* _Task_
You are asked to repeat the listing word for word and to leave out its pictures.

* _Records for the task_

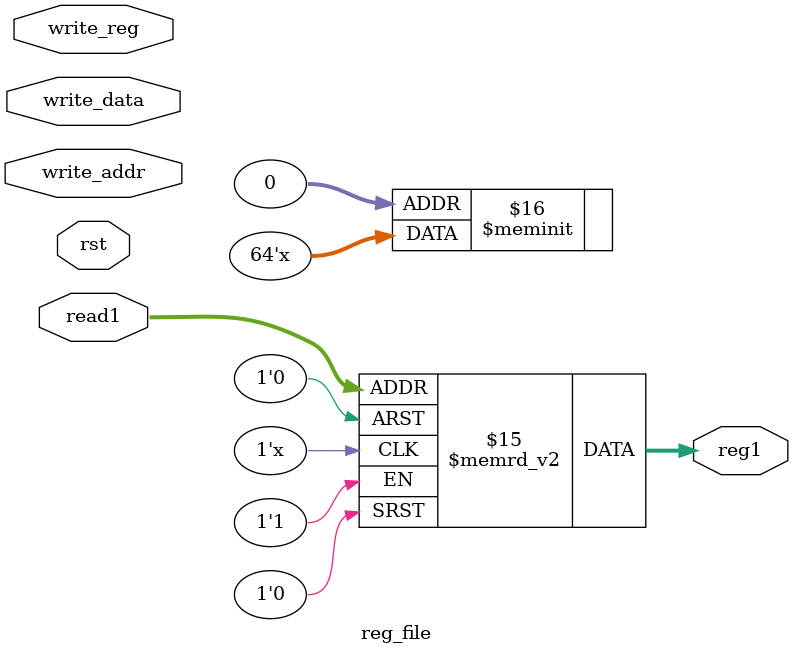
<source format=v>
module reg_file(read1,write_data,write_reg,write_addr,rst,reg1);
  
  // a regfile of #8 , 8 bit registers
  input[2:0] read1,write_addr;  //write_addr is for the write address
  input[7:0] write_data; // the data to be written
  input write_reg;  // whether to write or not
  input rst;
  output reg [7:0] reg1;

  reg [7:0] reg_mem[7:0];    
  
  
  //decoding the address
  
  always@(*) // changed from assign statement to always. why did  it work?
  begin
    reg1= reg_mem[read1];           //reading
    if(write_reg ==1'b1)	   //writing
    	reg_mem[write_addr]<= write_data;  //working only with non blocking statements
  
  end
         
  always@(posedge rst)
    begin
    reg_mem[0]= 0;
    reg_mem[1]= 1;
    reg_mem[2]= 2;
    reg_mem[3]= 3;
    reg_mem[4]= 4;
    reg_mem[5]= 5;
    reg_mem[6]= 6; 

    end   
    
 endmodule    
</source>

* _Your solution_
<source format=v>
module reg_file(read1,write_data,write_reg,write_addr,rst,reg1);
  
  // a regfile of #8 , 8 bit registers
  input[2:0] read1,write_addr;  //write_addr is for the write address
  input[7:0] write_data; // the data to be written
  input write_reg;  // whether to write or not
  input rst;
  output reg [7:0] reg1;

  reg [7:0] reg_mem[7:0];    
  
  
  //decoding the address
  
  always@(*) // changed from assign statement to always. why did  it work?
  begin
    reg1= reg_mem[read1];           //reading
    if(write_reg ==1'b1)	   //writing
    	reg_mem[write_addr]<= write_data;  //working only with non blocking statements
  
  end
         
  always@(posedge rst)
    begin
    reg_mem[0]= 0;
    reg_mem[1]= 1;
    reg_mem[2]= 2;
    reg_mem[3]= 3;
    reg_mem[4]= 4;
    reg_mem[5]= 5;
    reg_mem[6]= 6; 

    end   
    
 endmodule    
</source>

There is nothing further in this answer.